Work required -> Include in the reply only the lines from the start of the data below through the line containing "имя и номер", reproduced exactly and with no pictures.
Dataset entries section start
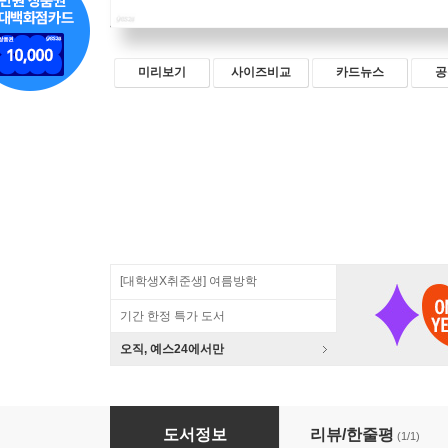
미리보기
사이즈비교
카드뉴스
공
[대학생X취준생] 여름방학
기간 한정 특가 도서
오직, 예스24에서만
2025 이기적 코딩활용능력 2급·3급 기본서
도서정보
리뷰/한줄평
(1/1)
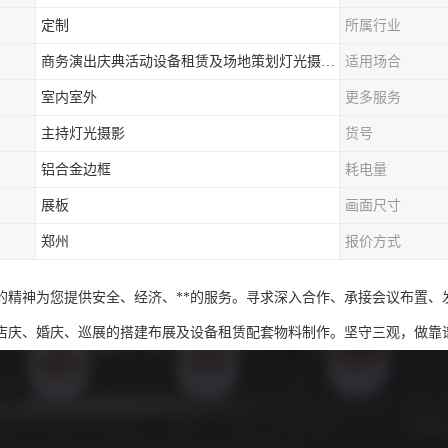
定制
所属行业
商务演出庆典活动设备租赁及场地策划灯光摄影一站式服务
适用场合
室内室外
更多服务
主持灯光摄影
货号
铝合金边框
耗电量
展板
画面尺寸
郑州
报价方式
*的精神为您提供安全、经济、**的服务。寻求深入合作、承接会议布置
店庆、婚庆、巡展的搭建布展及设备租赁配套物料制作。坚守三观，做靠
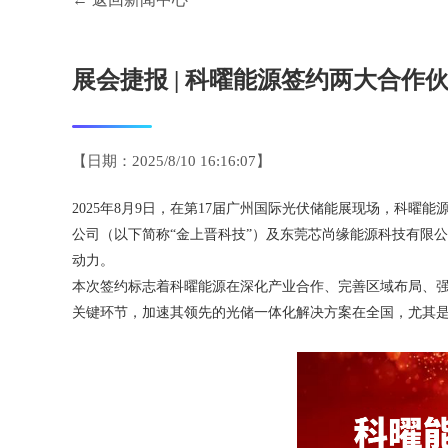
展会捷报 | 科曜能源签约两大合作
【日期：2025/8/10 16:16:07】
2025年8月9日，在第17届广州国际光伏储能展现场，科
公司（以下简称“金上晋科技”）及东莞芯尚缘能源科技有限
动力。
本次签约标志着科曜能源在深化产业合作、完善区域布局、
关键环节，加速其领先的光储一体化解决方案在全国，尤其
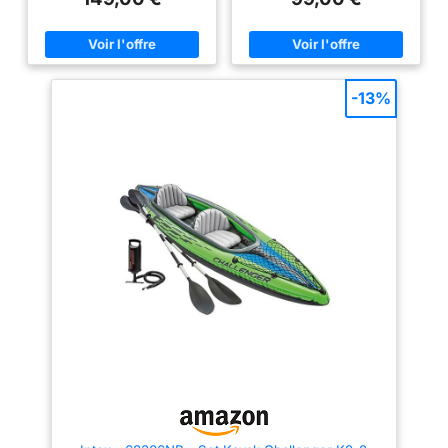
et dégonflage facile grâce à
pour sécuriser les bagages
sur l'eau Bleu Taille
perle extérieure et fond
ses valves 2en1 Inclut des
Idéal pour les débutants : la
Unique
en point de chute de
avirons, une pompe, une corde
manipulation facile rend le
d'arrimage et un kit de
kayak idéal pour les débutants,
haute qualité pour une
réparation
la forme large garantit une
rigiditéélevée.
bonne stabilité et assure une
manipulation sûre sur l'eau
-13%
Matériaux durables : le canoë a
une coque extérieure en PVC
robuste, deux chambres à ailes
et une chambre inférieure avec
barre pour une grande stabilité.
Contrôle de la pression avec
affichage de la pression intégré
Sièges flexibles : les deux
sièges de kayak inclus sont
gonflables, faciles à régler ou à
enlever, ils offrent un grand
confort lors du kayak.
Dimensions du kayak gonflé :
312 x 92 cm - Poids : 8 kg -
Charge utile : 160 kg - Matériau
: PVC - Valves Boston -
Indicateur de pression pour un
gonflage facile - Kit de
réparation pour bateau inclus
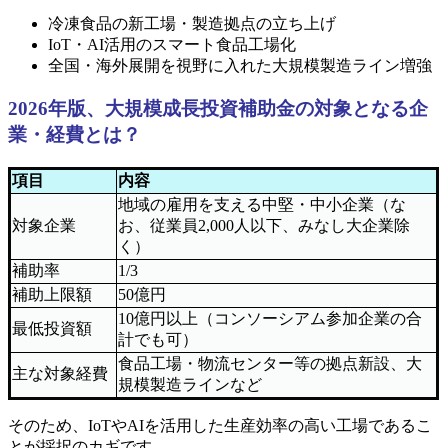
冷凍食品の新工場・製造拠点の立ち上げ
IoT・AI活用のスマート食品工場化
全国・海外展開を視野に入れた大規模製造ライン増強
2026年版、大規模成長投資補助金の対象となる企
業・経費とは？
項目
内容
地域の雇用を支える中堅・中小企業（な
対象企業
お、従業員2,000人以下、みなし大企業除
く）
補助率
1/3
補助上限額
50億円
10億円以上（コンソーシアム参加企業の合
最低投資額
計でも可）
食品工場・物流センター等の拠点新設、大
主な対象経費
規模製造ラインなど
そのため、IoTやAIを活用した生産効率の高い工場であるこ
とが採択のカギです。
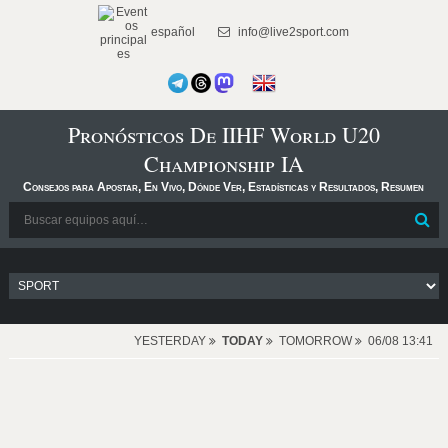
español
info@live2sport.com
Pronósticos De IIHF World U20
Championship IA
Consejos para Apostar, En Vivo, Dónde Ver, Estadísticas y Resultados, Resumen
YESTERDAY
TODAY
TOMORROW
06/08 13:41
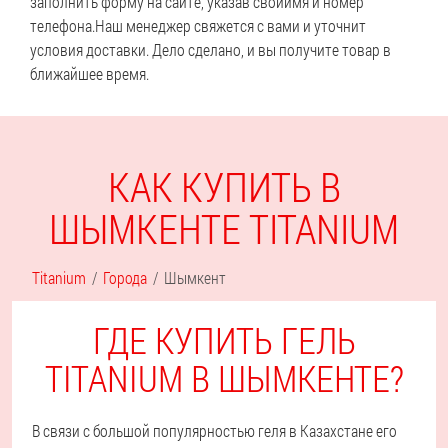
заполнить форму на сайте, указав свой
имя и номер
телефона.
Наш менеджер свяжется с вами и уточнит
условия доставки. Дело сделано, и вы получите товар в
ближайшее время.
КАК КУПИТЬ В
ШЫМКЕНТЕ TITANIUM
Titanium
Города
Шымкент
ГДЕ КУПИТЬ ГЕЛЬ
TITANIUM В ШЫМКЕНТЕ?
В связи с большой популярностью геля в Казахстане его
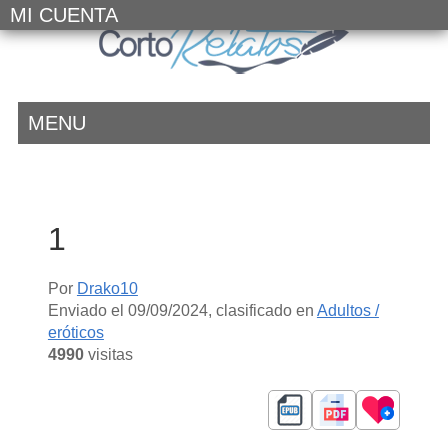
MI CUENTA
MENU
1
Por
Drako10
Enviado el
09/09/2024
, clasificado en
Adultos /
eróticos
4990
visitas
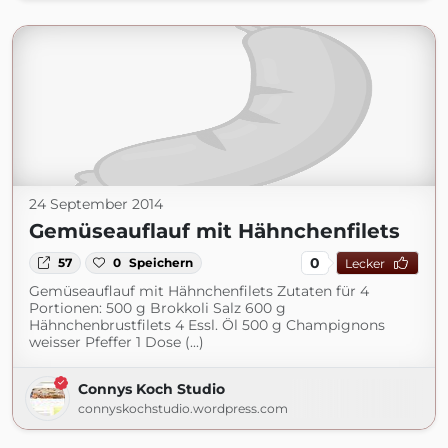
24 September 2014
Gemüseauflauf mit Hähnchenfilets
0
57
0
Speichern
Lecker
Gemüseauflauf mit Hähnchenfilets Zutaten für 4
Portionen: 500 g Brokkoli Salz 600 g
Hähnchenbrustfilets 4 Essl. Öl 500 g Champignons
weisser Pfeffer 1 Dose (...)
Connys Koch Studio
connyskochstudio.wordpress.com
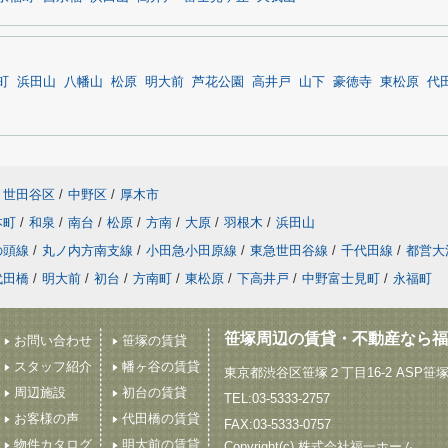
町
浜田山
八幡山
松原
明大前
芦花公園
高井戸
山下
豪徳寺
東松原
代
世田谷区
/
中野区
/
厚木市
本町
/
和泉
/
南台
/
松原
/
方南
/
大原
/
羽根木
/
浜田山
の頭線
/
丸ノ内方南支線
/
小田急小田原線
/
東急世田谷線
/
千代田線
/
都営大
代田橋
/
明大前
/
初台
/
方南町
/
東松原
/
下高井戸
/
中野富士見町
/
永福町
笹塚周辺の賃貸・不動産なら福
お問い合わせ
笹塚の賃貸
スタッフ紹介
幡ヶ谷の賃貸
東京都渋谷区笹塚２丁目16-2 ASP笹
周辺施設
初台の賃貸
TEL:03-5333-2757
お客様の声
代田橋の賃貸
FAX:03-5333-0757
物件カタログ
明大前の賃貸
Copyright(c) 株式会社福一ホーム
Dataset entries section end
The completed task ->
미리보기
사이즈비교
카드뉴스
공
[대학생X취준생] 여름방학
기간 한정 특가 도서
오직, 예스24에서만
2025 이기적 코딩활용능력 2급·3급 기본서
도서정보
리뷰/한줄평
(1/1)
定制
所属行业
商务演出庆典活动设备租赁及场地策划灯光摄影一站式服务
适用场合
室内室外
更多服务
主持灯光摄影
货号
铝合金边框
耗电量
展板
画面尺寸
郑州
报价方式
*的精神为您提供安全、经济、**的服务。寻求深入合作、承接会议布置
店庆、婚庆、巡展的搭建布展及设备租赁配套物料制作。坚守三观，做靠
展会捷报 | 科曜能源签约两大合作
【日期：2025/8/10 16:16:07】
2025年8月9日，在第17届广州国际光伏储能展现场，科
公司（以下简称“金上晋科技”）及东莞芯尚缘能源科技有限
动力。
本次签约标志着科曜能源在深化产业合作、完善区域布局、
关键环节，加速其领先的光储一体化解决方案在全国，尤其
et dégonflage facile grâce à
pour sécuriser les bagages
sur l'eau Bleu Taille
perle extérieure et fond
ses valves 2en1 Inclut des
Idéal pour les débutants : la
Unique
en point de chute de
avirons, une pompe, une corde
manipulation facile rend le
d'arrimage et un kit de
kayak idéal pour les débutants,
haute qualité pour une
réparation
la forme large garantit une
rigiditéélevée.
bonne stabilité et assure une
manipulation sûre sur l'eau
-13%
Matériaux durables : le canoë a
une coque extérieure en PVC
robuste, deux chambres à ailes
et une chambre inférieure avec
barre pour une grande stabilité.
Contrôle de la pression avec
affichage de la pression intégré
Sièges flexibles : les deux
sièges de kayak inclus sont
gonflables, faciles à régler ou à
enlever, ils offrent un grand
confort lors du kayak.
Dimensions du kayak gonflé :
312 x 92 cm - Poids : 8 kg -
Charge utile : 160 kg - Matériau
: PVC - Valves Boston -
Indicateur de pression pour un
gonflage facile - Kit de
réparation pour bateau inclus
冷凍食品の新工場・製造拠点の立ち上げ
IoT・AI活用のスマート食品工場化
全国・海外展開を視野に入れた大規模製造ライン増強
2026年版、大規模成長投資補助金の対象となる企
業・経費とは？
項目
内容
地域の雇用を支える中堅・中小企業（な
対象企業
お、従業員2,000人以下、みなし大企業除
く）
補助率
1/3
補助上限額
50億円
10億円以上（コンソーシアム参加企業の合
最低投資額
計でも可）
食品工場・物流センター等の拠点新設、大
主な対象経費
規模製造ラインなど
そのため、IoTやAIを活用した生産効率の高い工場であるこ
とが採択のカギです。
español
info@live2sport.com
Pronósticos De IIHF World U20
Championship IA
Consejos para Apostar, En Vivo, Dónde Ver, Estadísticas y Resultados, Resumen
YESTERDAY
TODAY
TOMORROW
06/08 13:41
заполнить форму на сайте, указав свой
имя и номер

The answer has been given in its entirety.